The two Democrats pushed through the much-vaunted Wall Street Reform and Consumer Protection Act, which President Obama signed and touted as one of the signature accomplishments of his presidency.

That act, which included a micromanaging amendment on fees, carried a $2.9 billion implementation cost for that alone over five years, according to the Government Accountability Office.

It was nothing but the same old pandering to special interests. Named after Illinois Democratic Sen. Dick Durbin, the amendment limited fees that banks can collect from sellers when their customers make debit card purchases — cutting 44 cent fees to 21 cents.

That little bomb is now why battered Bank of America has no choice but to impose a $5 monthly fee — $60 a year — to consumers to make up for lost revenue.

The "economics of offering a debit card have changed with recent regulations," a bank spokeswoman told ABC News Friday.

BofA says it stands to lose $2 billion from the arbitrary Durbin price-fixing amendment and now has no choice but to make up for the lost revenue some other way.

Now that consumers will be stuck with that fee, they can thank Dodd, Frank and Obama for that special little spike in inflation tailored just for them.

Other banks, by the way, might follow. And like banks, consumers may respond in a way that is logical to their interests, too.

As banks are forced to impose fees, it would not be surprising if some consumers responded by moving to a cash economy — the kind they have in places such as Argentina and Zimbabwe, where government meddling has trashed the banking system.

That's what happens in all economies where a government attempts to legislate the transactions of willing buyers and willing sellers and impose its own vision of what prices for particular transactions should be.

And in the end, it's always the people at the bottom of the economic food chain who get it — consumers.

Which is interesting because Democrats claimed to be standing up for the little guy with this "reform." "American taxpayers, many of whom were significantly harmed by the financial crisis, would have shouldered none of the burden for implementing the legislation," Frank promised.

In those palmy days of 2010, the Democratic line was straight out of the Gilded Age: Banks are thieves.
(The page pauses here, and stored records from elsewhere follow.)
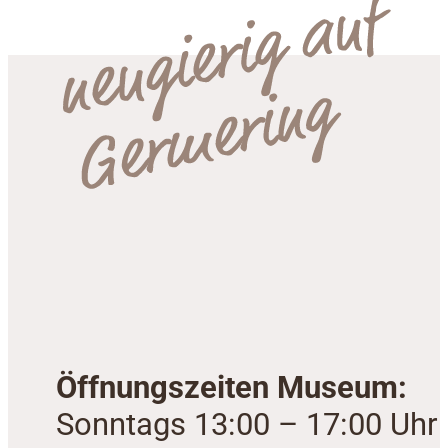
Öffnungszeiten Museum:
Sonntags 13:00 – 17:00 Uhr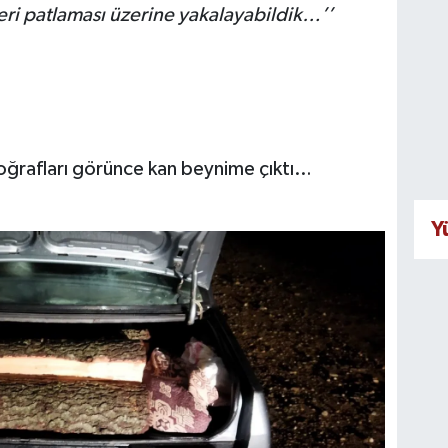
ri patlaması üzerine yakalayabildik…’’
toğrafları görünce kan beynime çıktı…
Y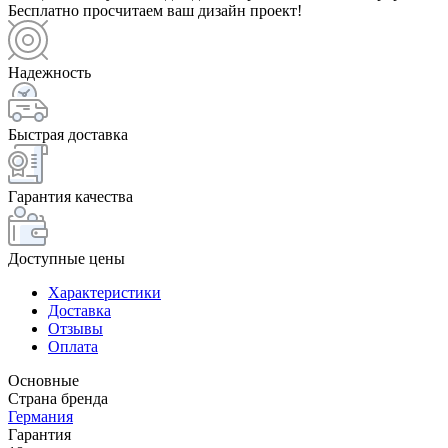
Бесплатно просчитаем ваш дизайн проект!
Надежность
Быстрая доставка
Гарантия качества
Доступные цены
Характеристики
Доставка
Отзывы
Оплата
Основные
Страна бренда
Германия
Гарантия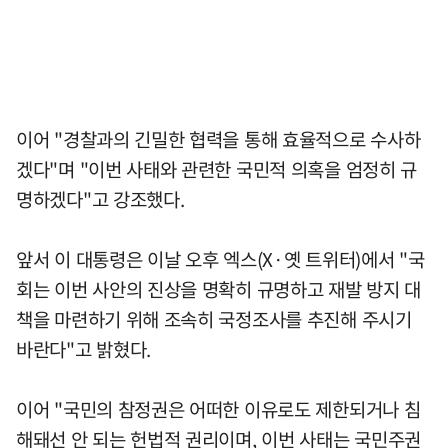
이어 "경찰과의 긴밀한 협력을 통해 효율적으로 수사하
겠다"며 "이번 사태와 관련한 국민적 의혹을 엄정히 규
명하겠다"고 강조했다.
앞서 이 대통령은 이날 오후 엑스(X·옛 트위터)에서 "국
회는 이번 사안의 진상을 명확히 규명하고 재발 방지 대
책을 마련하기 위해 조속히 국정조사를 추진해 주시기
바란다"고 밝혔다.
이어 "국민의 참정권은 어떠한 이유로도 제한되거나 침
해돼선 안 되는 헌법적 권리이며, 이번 사태는 국민주권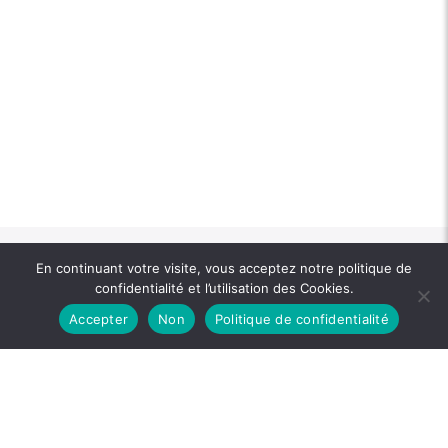
Voir aussi
En continuant votre visite, vous acceptez notre politique de
confidentialité et l’utilisation des Cookies.
Accepter
Non
Politique de confidentialité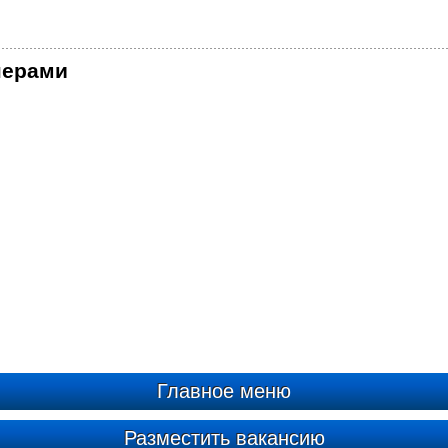
нерами
Главное меню
Разместить вакансию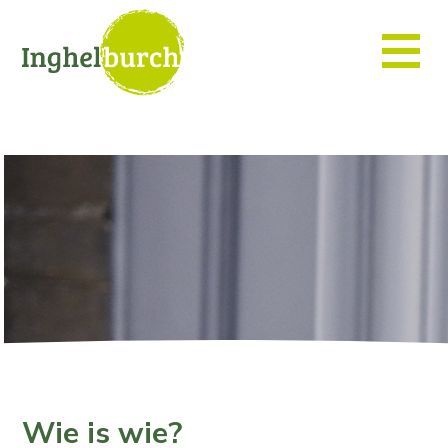
Wie is wie?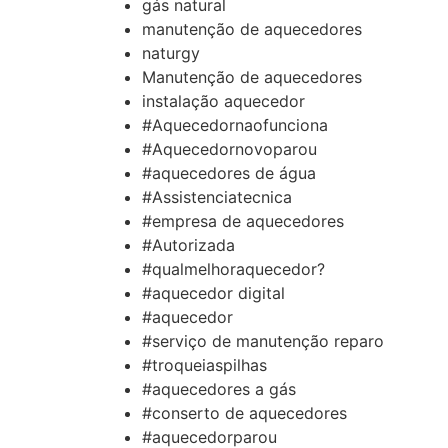
gás natural
manutenção de aquecedores
naturgy
Manutenção de aquecedores
instalação aquecedor
#Aquecedornaofunciona
#Aquecedornovoparou
#aquecedores de água
#Assistenciatecnica
#empresa de aquecedores
#Autorizada
#qualmelhoraquecedor?
#aquecedor digital
#aquecedor
#serviço de manutenção reparo
#troqueiaspilhas
#aquecedores a gás
#conserto de aquecedores
#aquecedorparou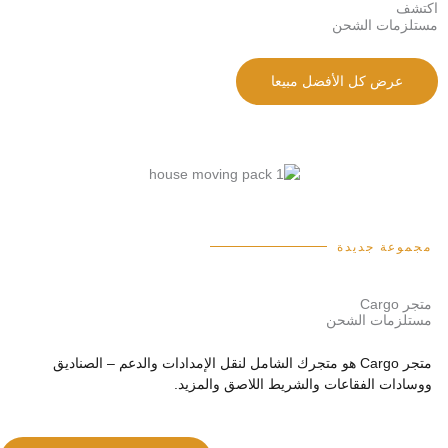
اكتشف
مستلزمات الشحن
عرض كل الأفضل مبيعا
مجموعة جديدة
متجر Cargo
مستلزمات الشحن
متجر Cargo هو متجرك الشامل لنقل الإمدادات والدعم – الصناديق
ووسادات الفقاعات والشريط اللاصق والمزيد.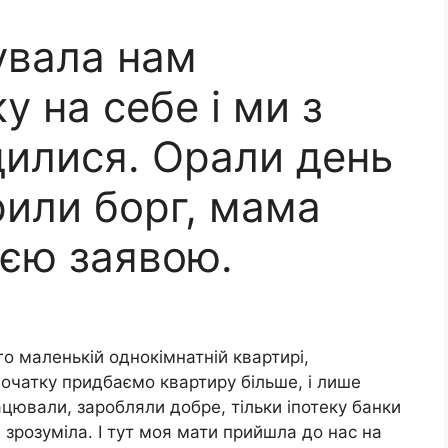
увала нам
у на себе і ми з
дилися. Орали день
крили борг, мама
оєю заявою.
о маленькій однокімнатній квартирі,
очатку придбаємо квартиру більше, і лише
цювали, заробляли добре, тільки іпотеку банки
 зрозуміла. І тут моя мати прийшла до нас на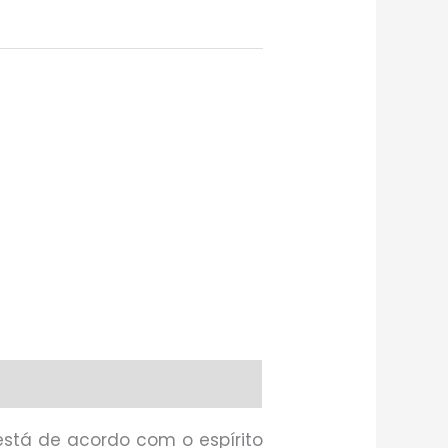
está de acordo com o espírito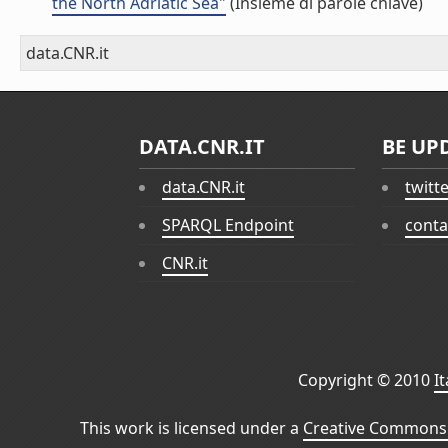
the North Adriatic Sea"
(Insieme di parole chiave)
data.CNR.it
DATA.CNR.IT
BE UP
data.CNR.it
twitt
SPARQL Endpoint
conta
CNR.it
Copyright © 2010
I
This work is licensed under a
Creative Commons 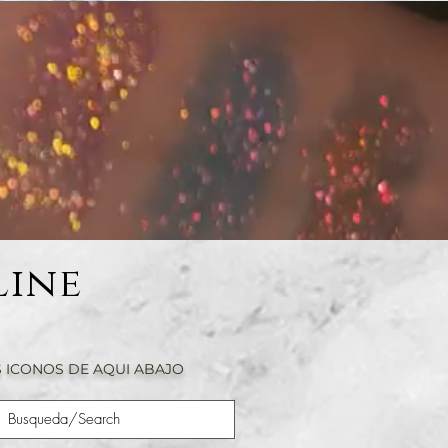
Line
 ICONOS DE AQUI ABAJO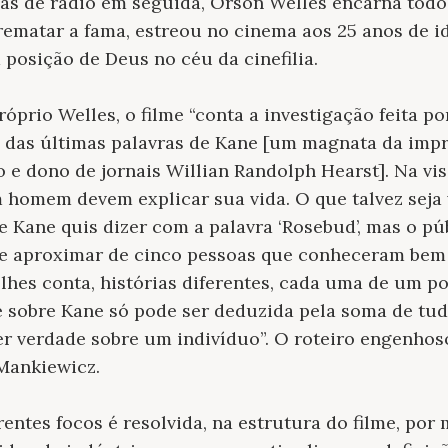
as de rádio em seguida, Orson Welles encarna todo
rematar a fama, estreou no cinema aos 25 anos de i
 posição de Deus no céu da cinefilia.
óprio Welles, o filme “conta a investigação feita po
o das últimas palavras de Kane [um magnata da imp
 e dono de jornais Willian Randolph Hearst]. Na vis
 homem devem explicar sua vida. O que talvez seja
e Kane quis dizer com a palavra ‘Rosebud’, mas o pú
 se aproximar de cinco pessoas que conheceram bem
lhes conta, histórias diferentes, cada uma de um pon
 sobre Kane só pode ser deduzida pela soma de tudo
er verdade sobre um indivíduo”. O roteiro engenhoso
Mankiewicz.
rentes focos é resolvida, na estrutura do filme, po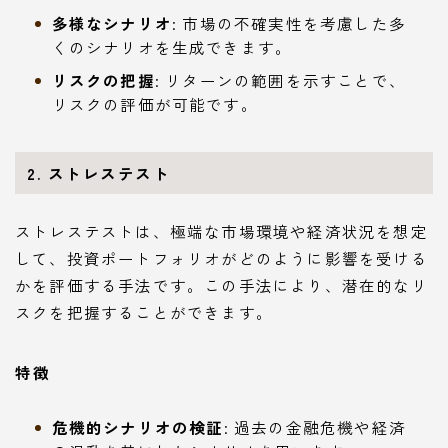
多様なシナリオ
: 市場の不確実性を考慮した多
くのシナリオを生成できます。
リスクの把握
: リターンの範囲を示すことで、
リスクの評価が可能です。
2. ストレステスト
ストレステストは、極端な市場環境や経済状況を想定
して、投資ポートフォリオがどのように影響を受ける
かを評価する手法です。この手法により、潜在的なリ
スクを把握することができます。
特徴
危機的シナリオの検証
: 過去の金融危機や経済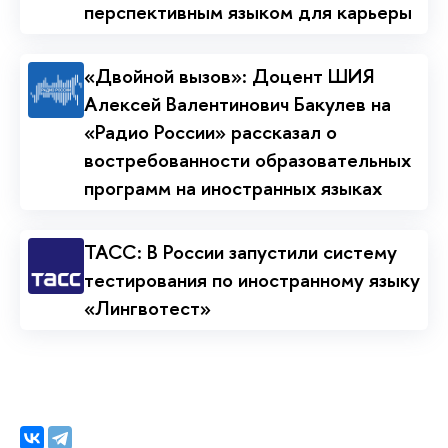
перспективным языком для карьеры
«Двойной вызов»: Доцент ШИЯ
Алексей Валентинович Бакулев на
«Радио России» рассказал о
востребованности образовательных
программ на иностранных языках
ТАСС: В России запустили систему
тестирования по иностранному языку
«Лингвотест»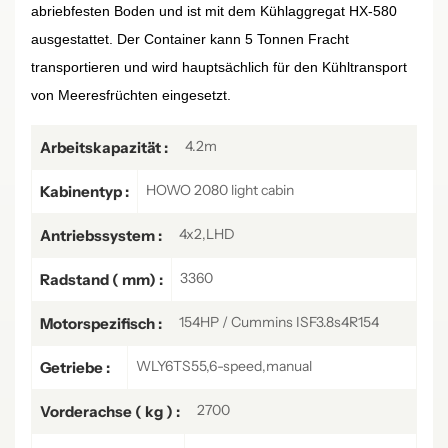
abriebfesten Boden und ist mit dem Kühlaggregat HX-580
ausgestattet. Der Container kann 5 Tonnen Fracht
transportieren und wird hauptsächlich für den Kühltransport
von Meeresfrüchten eingesetzt.
4.2m
Arbeitskapazität :
HOWO 2080 light cabin
Kabinentyp :
4x2,LHD
Antriebssystem :
3360
Radstand ( mm) :
154HP / Cummins ISF3.8s4R154
Motorspezifisch :
WLY6TS55,6-speed,manual
Getriebe :
2700
Vorderachse ( kg ) :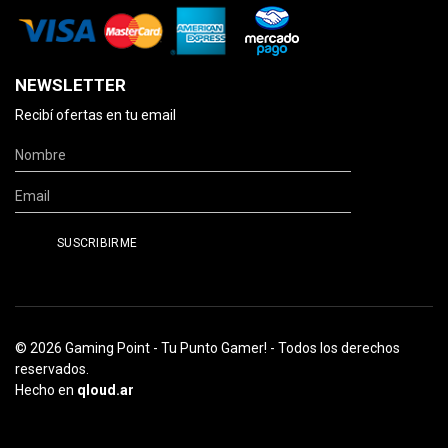
NEWSLETTER
Recibí ofertas en tu email
© 2026 Gaming Point - Tu Punto Gamer! - Todos los derechos
reservados.
Hecho en
qloud.ar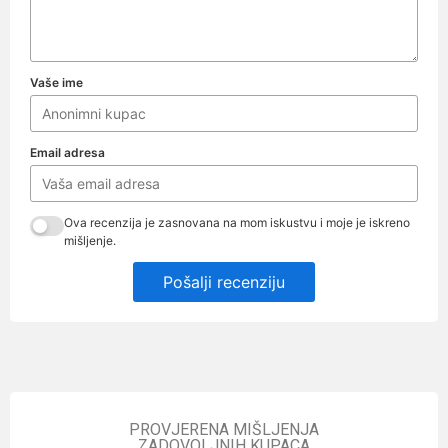
Vaše ime
Email adresa
Ova recenzija je zasnovana na mom iskustvu i moje je iskreno
mišljenje.
Pošalji recenziju
PROVJERENA MIŠLJENJA
ZADOVOLJNIH KUPACA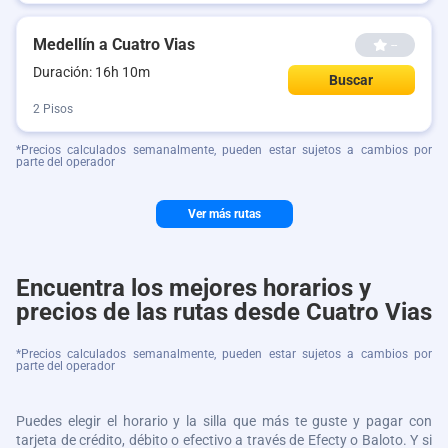
Medellín a Cuatro Vias
--
Duración: 16h 10m
Buscar
2 Pisos
*Precios calculados semanalmente, pueden estar sujetos a cambios por
parte del operador
Ver más rutas
Encuentra los mejores horarios y
precios de las rutas desde Cuatro Vias
*Precios calculados semanalmente, pueden estar sujetos a cambios por
parte del operador
Puedes elegir el horario y la silla que más te guste y pagar con
tarjeta de crédito, débito o efectivo a través de Efecty o Baloto. Y si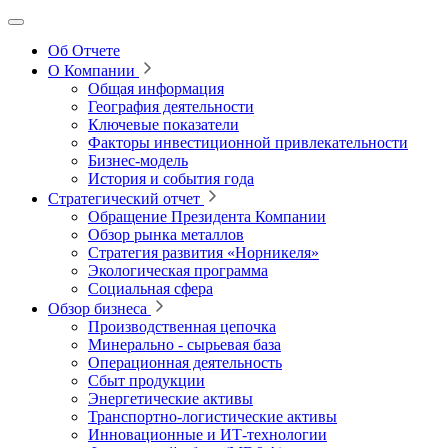
Об Отчете
О Компании
Общая информация
География деятельности
Ключевые показатели
Факторы инвестиционной привлекательности
Бизнес-модель
История и события года
Стратегический отчет
Обращение Президента Компании
Обзор рынка металлов
Стратегия развития
«Норникеля»
Экологическая программа
Социальная сфера
Обзор бизнеса
Производственная цепочка
Минерально
‑
сырьевая база
Операционная деятельность
Сбыт продукции
Энергетические активы
Транспортно-логистические активы
Инновационные и ИТ‑технологии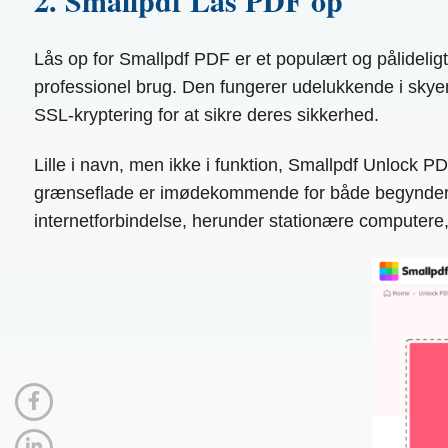
2. Smallpdf Lås PDF op
Lås op for Smallpdf PDF er et populært og pålideligt
professionel brug. Den fungerer udelukkende i skyen
SSL-kryptering for at sikre deres sikkerhed.
Lille i navn, men ikke i funktion, Smallpdf Unlock P
grænseflade er imødekommende for både begyndere o
internetforbindelse, herunder stationære computer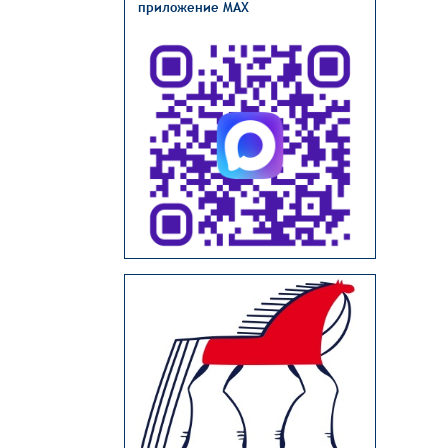
приложение MAX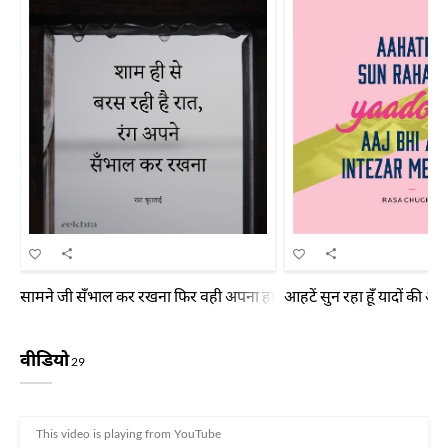
सामने जी सँभाल कर रखना फिर वही अपना हाल कर रखना आ गए हो तो इस ख़राबे
आहटें सुन रहा हूँ यादों की आज
वीडियो
29
This video is playing from YouTube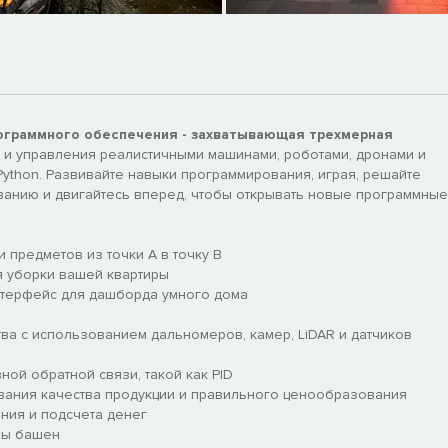
ограммного обеспечения - захватывающая трехмерная
 и управления реалистичными машинами, роботами, дронами и
ython. Развивайте навыки программирования, играя, решайте
анию и двигайтесь вперед, чтобы открывать новые программные
 предметов из точки А в точку В
я уборки вашей квартиры
нтерфейс для дашборда умного дома
ва с использованием дальномеров, камер, LiDAR и датчиков
ой обратной связи, такой как PID
ания качества продукции и правильного ценообразования
ия и подсчета денег
ны башен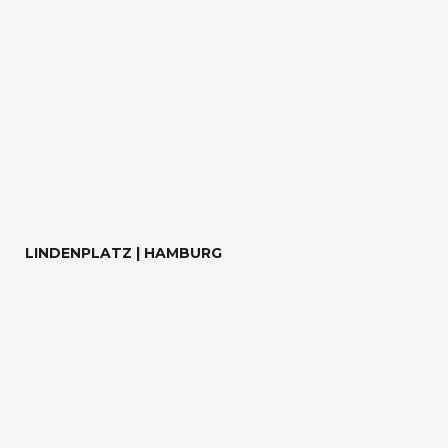
LINDENPLATZ | HAMBURG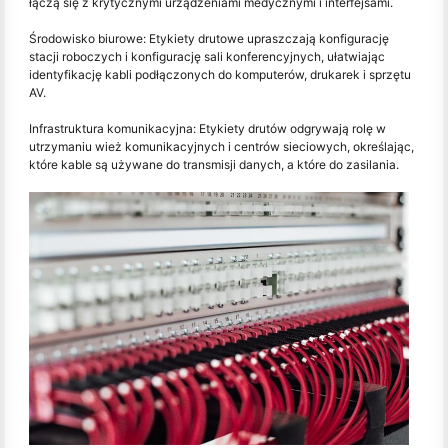
łączą się z krytycznymi urządzeniami medycznymi i interfejsami.
Środowisko biurowe: Etykiety drutowe upraszczają konfigurację
stacji roboczych i konfigurację sali konferencyjnych, ułatwiając
identyfikację kabli podłączonych do komputerów, drukarek i sprzętu
AV.
Infrastruktura komunikacyjna: Etykiety drutów odgrywają rolę w
utrzymaniu wież komunikacyjnych i centrów sieciowych, określając,
które kable są używane do transmisji danych, a które do zasilania.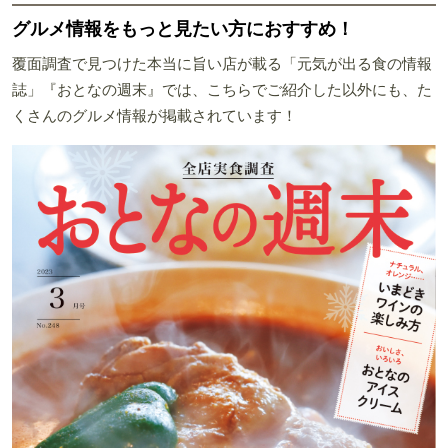
グルメ情報をもっと見たい方におすすめ！
覆面調査で見つけた本当に旨い店が載る「元気が出る食の情報
誌」『おとなの週末』では、こちらでご紹介した以外にも、た
くさんのグルメ情報が掲載されています！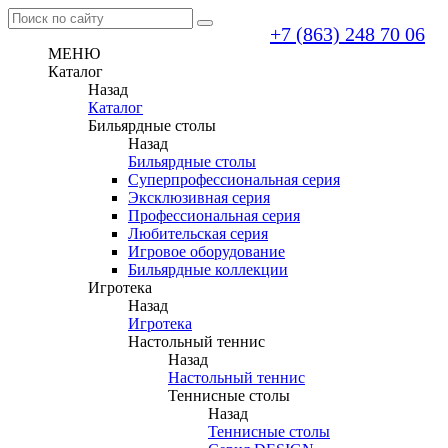
+7 (863) 248 70 06
МЕНЮ
Каталог
Назад
Каталог
Бильярдные столы
Назад
Бильярдные столы
Суперпрофессиональная серия
Эксклюзивная серия
Профессиональная серия
Любительская серия
Игровое оборудование
Бильярдные коллекции
Игротека
Назад
Игротека
Настольный теннис
Назад
Настольный теннис
Теннисные столы
Назад
Теннисные столы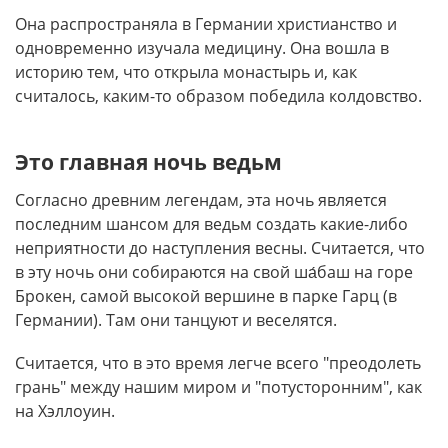
Она распространяла в Германии христианство и
одновременно изучала медицину. Она вошла в
историю тем, что открыла монастырь и, как
считалось, каким-то образом победила колдовство.
Это главная ночь ведьм
Согласно древним легендам, эта ночь является
последним шансом для ведьм создать какие-либо
неприятности до наступления весны. Считается, что
в эту ночь они собираются на свой ша́баш на горе
Брокен, самой высокой вершине в парке Гарц (в
Германии). Там они танцуют и веселятся.
Считается, что в это время легче всего "преодолеть
грань" между нашим миром и "потусторонним", как
на Хэллоуин.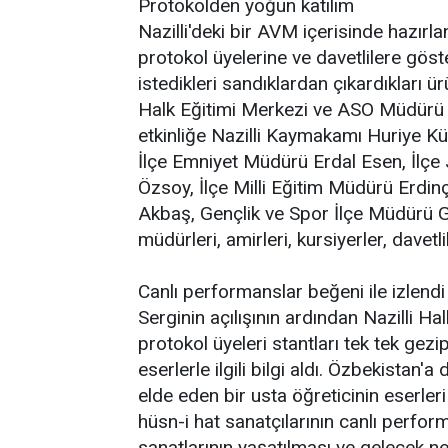
Protokolden yoğun katılım
Nazilli'deki bir AVM içerisinde hazırl
protokol üyelerine ve davetlilere gös
istedikleri sandıklardan çıkardıkları 
Halk Eğitimi Merkezi ve ASO Müdürü 
etkinliğe Nazilli Kaymakamı Huriye Kü
İlçe Emniyet Müdürü Erdal Esen, İlç
Özsoy, İlçe Milli Eğitim Müdürü Erdin
Akbaş, Gençlik ve Spor İlçe Müdürü Gü
müdürleri, amirleri, kursiyerler, davetl
Canlı performanslar beğeni ile izlendi
Serginin açılışının ardından Nazilli H
protokol üyeleri stantları tek tek gezip
eserlerle ilgili bilgi aldı. Özbekistan'
elde eden bir usta öğreticinin eserle
hüsn-i hat sanatçılarının canlı perform
sanatlarının yaşatılması ve gelecek ne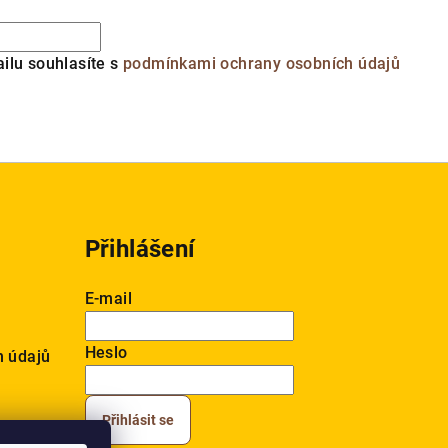
ilu souhlasíte s
podmínkami ochrany osobních údajů
Přihlášení
E-mail
Heslo
h údajů
Přihlásit se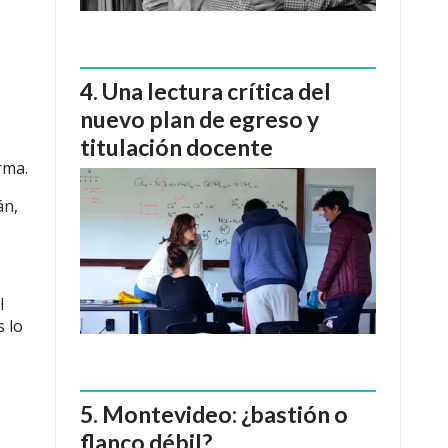
Una lectura crítica del
nuevo plan de egreso y
titulación docente
rma.
án,
l
s lo
Montevideo: ¿bastión o
flanco débil?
Wall Street vs. Main Street. Union thugs invading branch banks and busing in baying mobs to the home lawns of bankers.

Now the reality is here: Democrats' rabid intervention in market mechanisms is pushing costs onto consumers. Like taxes, fixing prices always passes costs down to the little guy. Until Democrats understand this, banks should be identifying the $5 charge as the Dodd-Frank-Durbin-Obama fee.